# Light wheels- easy-ish on the bank.



## rkb (Apr 4, 2007)

My bike is light-ish at 15.9lbs, that's with full DA, Zipp 404 clinchers, Thomson Masterpiece (cut down), FSA SL-K carbon bars and FSA OS115 stem, Fizik Arione saddle and Ultegra pedals.

Clearly the heavy parts are the 404s and my Ultegra pedals. My frame is the Lemond Tete de Course full carbon 08 model. The claimed weight for my 55 is 850gams, and I think it is fairly close to that. So, if I wanted to really go light I have the frame to do it. However my pocket book lacks the funding for a full on sub 13lb make over. 

Oh yeah, the question- Seems to me that the single best place to drop weight off almost any bike is the wheels. I don't want to part with my Zipps but I do have a barely used set of Ksyrium SSC SL3s (07s) that I would part with in hopes of scoring something in the 1100-1200 gram range. What's out there that would fit the bill without a giant bill?



Thanx
Russell


----------



## PigmyRacer (Oct 3, 2007)

Do you want aluminum or carbon rims (clinchers or tubulars)?


----------



## rkb (Apr 4, 2007)

either aluminum or carbon, but I def. want tubies


----------



## Retro Grouch (Apr 30, 2002)

Hi Russ,

A couple of questions:

Are you looking for clinchers or tubulars within that weight range? 

What is your pricepoint? You can get a set of Lew Racing 1180 Pro VC-1 clinchers wheels for $4500. They are advertised at about 1180 grams.

RG


----------



## rkb (Apr 4, 2007)

Retro-

Thanks, but that's more than the budget would allow, those are very nice though. I'm looking to try some tubular wheels and the Reynolds KOMs and Eastons in the used market for say a grand is my speed. I figure I can sell my Ksyriums for maybe 400.


R


----------



## sevencycle (Apr 23, 2006)

Rolf Elans @ 1300g, a KCNC cassette,KMC 10 SL chain will cut weight for less $$$


----------



## AlexCad5 (Jan 2, 2005)

Williams Cycling 38mm carbon tubulars that come with ceramic hybrid bearings. 1100gms and $1100.


----------



## ArubaBob600 (Sep 29, 2008)

Consider a "plump" 1300g set of these beauties... for small $...

Soul S 2.0 wheelset 700c clinchers 1317g $365 US ($430 shipped to the US)

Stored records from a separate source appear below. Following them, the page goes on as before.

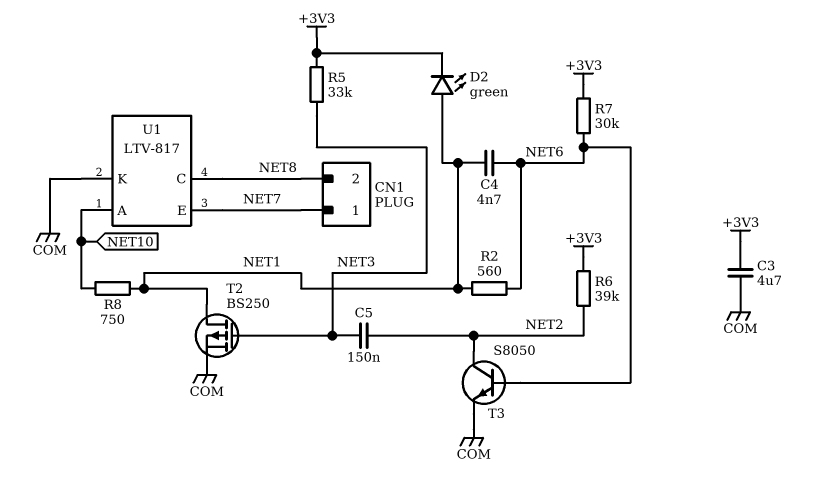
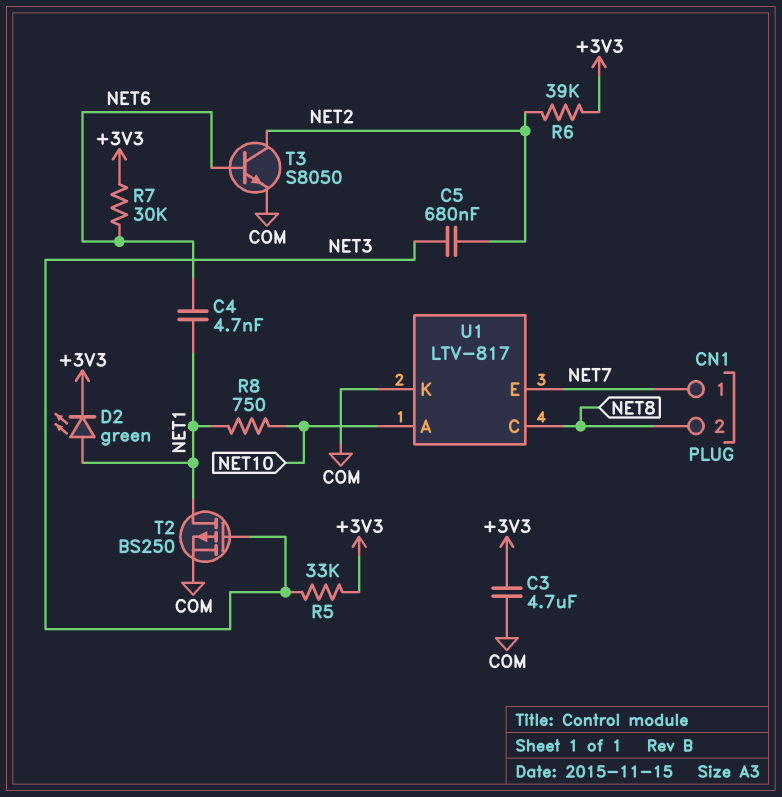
C5: 150nF (NET2, NET3) -> 680nF (NET2, NET3)
R2: 560 (NET1, NET6) -> none

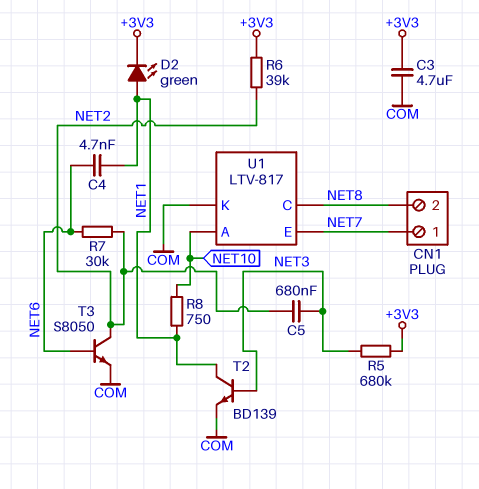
R5: 33k (+3V3, NET3) -> 680k (+3V3, NET3)
R7: 30k (+3V3, NET6) -> 30k (NET2, NET6)
T2: PMOS BS250 (G NET3, D NET1, S COM) -> NPN BD139 (B NET3, C NET1, E COM)

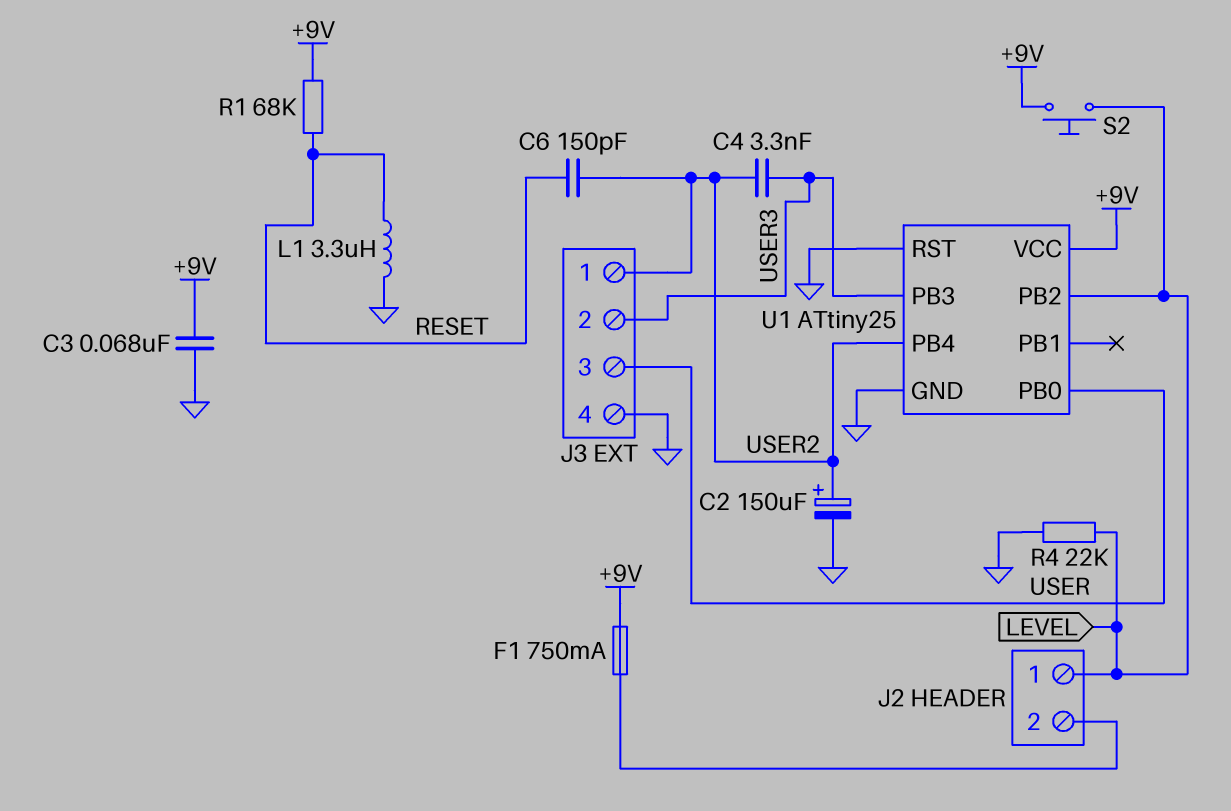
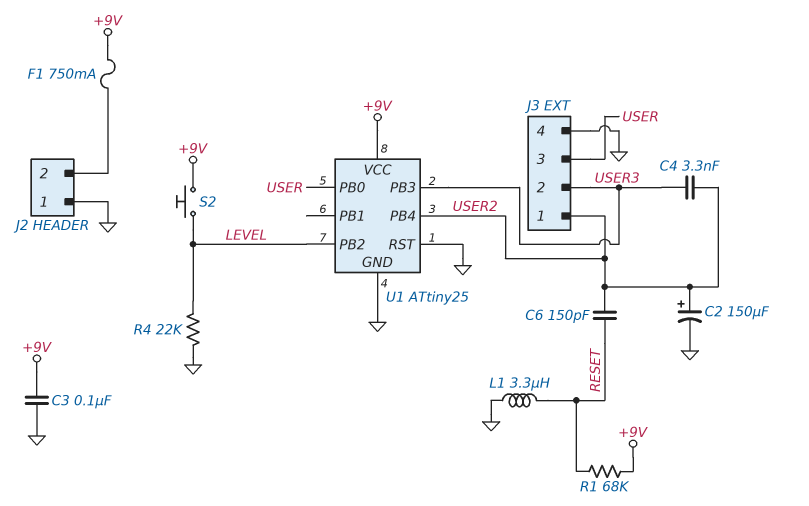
C3: 68nF (+9V, GND) -> 100nF (+9V, GND)
J2 pin 1: LEVEL -> GND

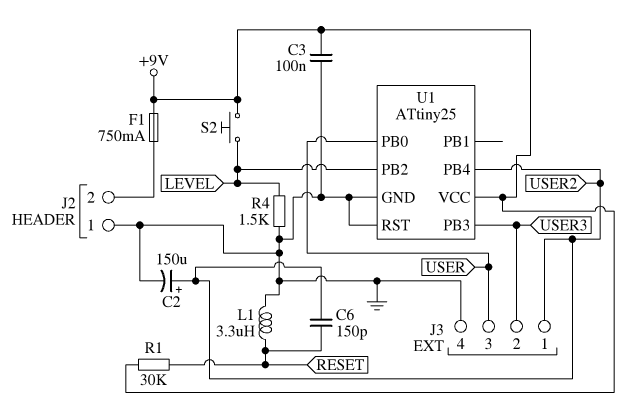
C4: 3.3nF (USER2, USER3) -> none
R1: 68k (+9V, RESET) -> 30k (+9V, RESET)
R4: 22k (GND, LEVEL) -> 1.5k (GND, LEVEL)

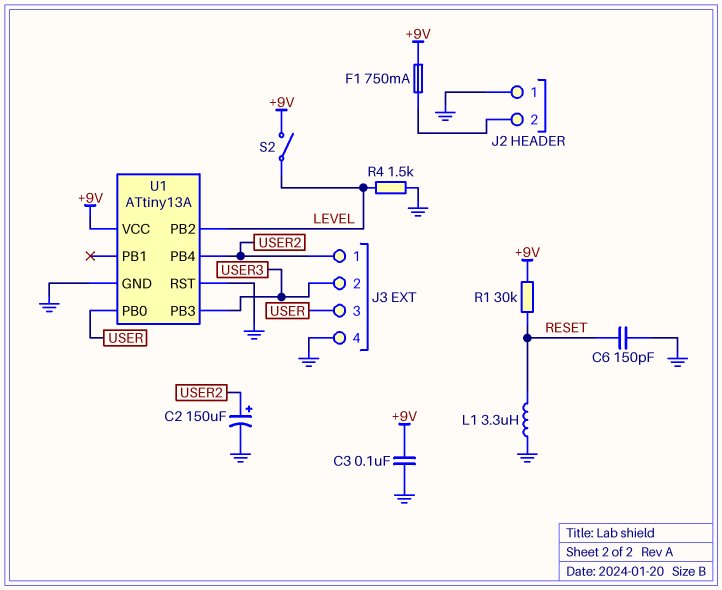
C6: 150pF (RESET, USER2) -> 150pF (GND, RESET)
S2: button (+9V, LEVEL) -> switch (+9V, LEVEL)
U1: ATtiny25 -> ATtiny13A

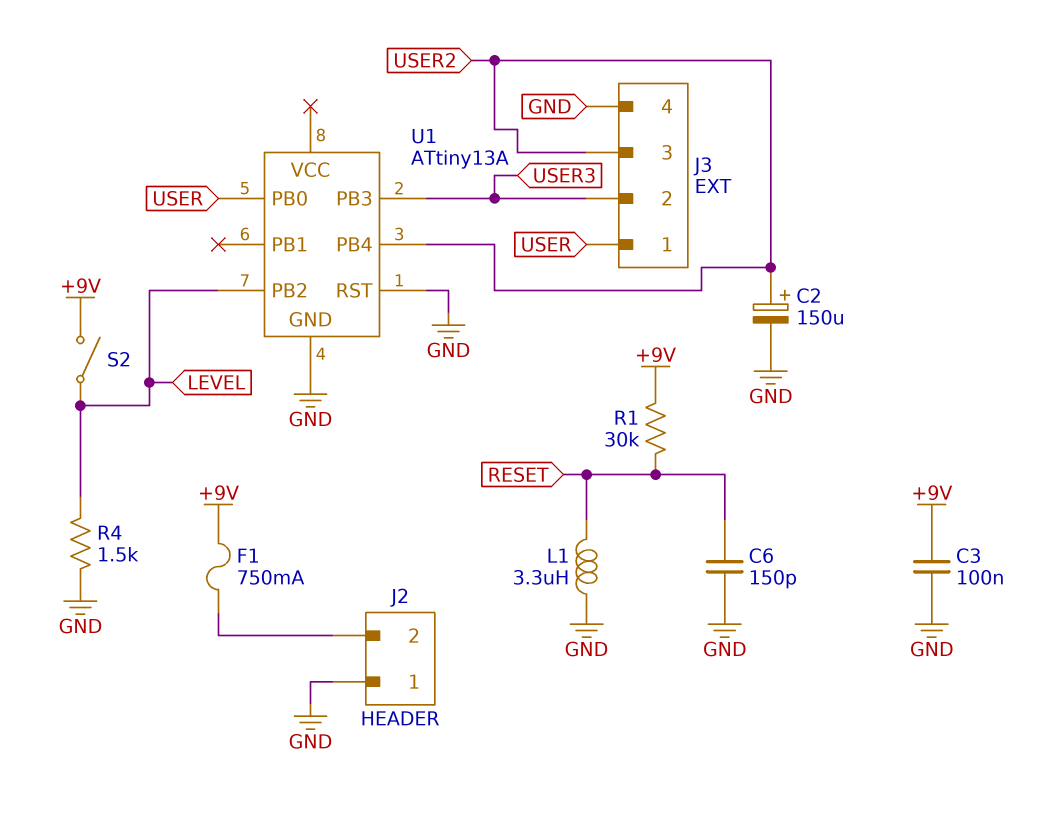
J3 pin 1: USER2 -> USER
J3 pin 3: USER -> USER2
U1 pin VCC: +9V -> none

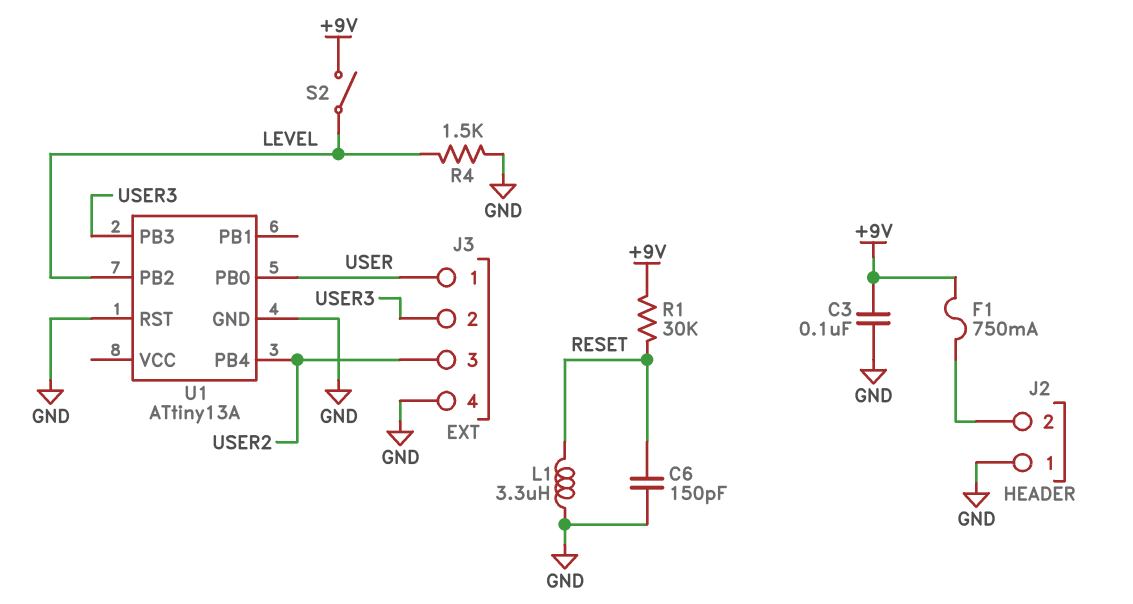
C2: 150uF (plus USER2, minus GND) -> none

The Soul S 2.0s look like an unbelievable deal! Haven't really researched them yet but they sure do look good. And rkb after you go for the Soul S 2.0 wheelset I'll take those SL3s off your hands!


----------



## PigmyRacer (Oct 3, 2007)

They aren't going to be the cheapest wheels ever, but I would strongly suggest going custom. I'd either get some lightweight aluminum rims with uberlight hubs (Tune) or low profile carbon rims (Reynolds KOM or Zip 202) with more standard hubs (DA or White Industry). Either way you'll end up with excellent wheels.


----------



## raymonda (Jan 31, 2007)

American Classic 350 clinchers, "full monty". will get you as low as you can go in clinchers.


----------



## Nightrider_AU (Sep 7, 2007)

A good option that I race on and can go quite light and well priced, is American Classic Hubs laced to low profile aluminum tubbie rims. Ive got mine laced with Revolutions to 340gm tubbie rims in 24 spokes 2x. They ride well for my 58kg weight. There are several rims options that would come in near that weight, Ambrosio, Velocity and Mavic all do ones from memory. Mine weigh about 1230gm, with different spokes you could go under 1200g.


----------



## Corndog (Jan 18, 2006)

The Soul S2.0 are amazing wheels for the money. You can't go wrong there if you don't weigh too much and are looking for a lightweight clincher wheelset. Keep an eye on chainlove if you are wanting some nice low profile carbon wheels. They have Reynolds wheels on there all the time. This past week I bought a set of Reynolds KOM for $875 and a set of Reynolds DV46T for under $1000. You can also score Eason EC90 SLX tubulars on there cheap from time to time, or on ebay (for about $900 usually). 

The KOM and EC90SLX are nice and light, but you'd honestly be better off with something that weighed a bit more, but had some better aero properties. Zipp 404s are only about 1250 grams and obviously a heck of a lot more aero. The new 2009 Reynolds wheels are amazing. VERY light... the DV46UL is now just over 1000 grams! and the DV46 3K is only 1225grams. If I had the cash and wanted a sweet all around tubular wheel I'd look hard at the DV46UL for 09. 

Another great option would be custom wheels with the Edge 1.38 tubular rim. They are not cheap... but simply the best.


----------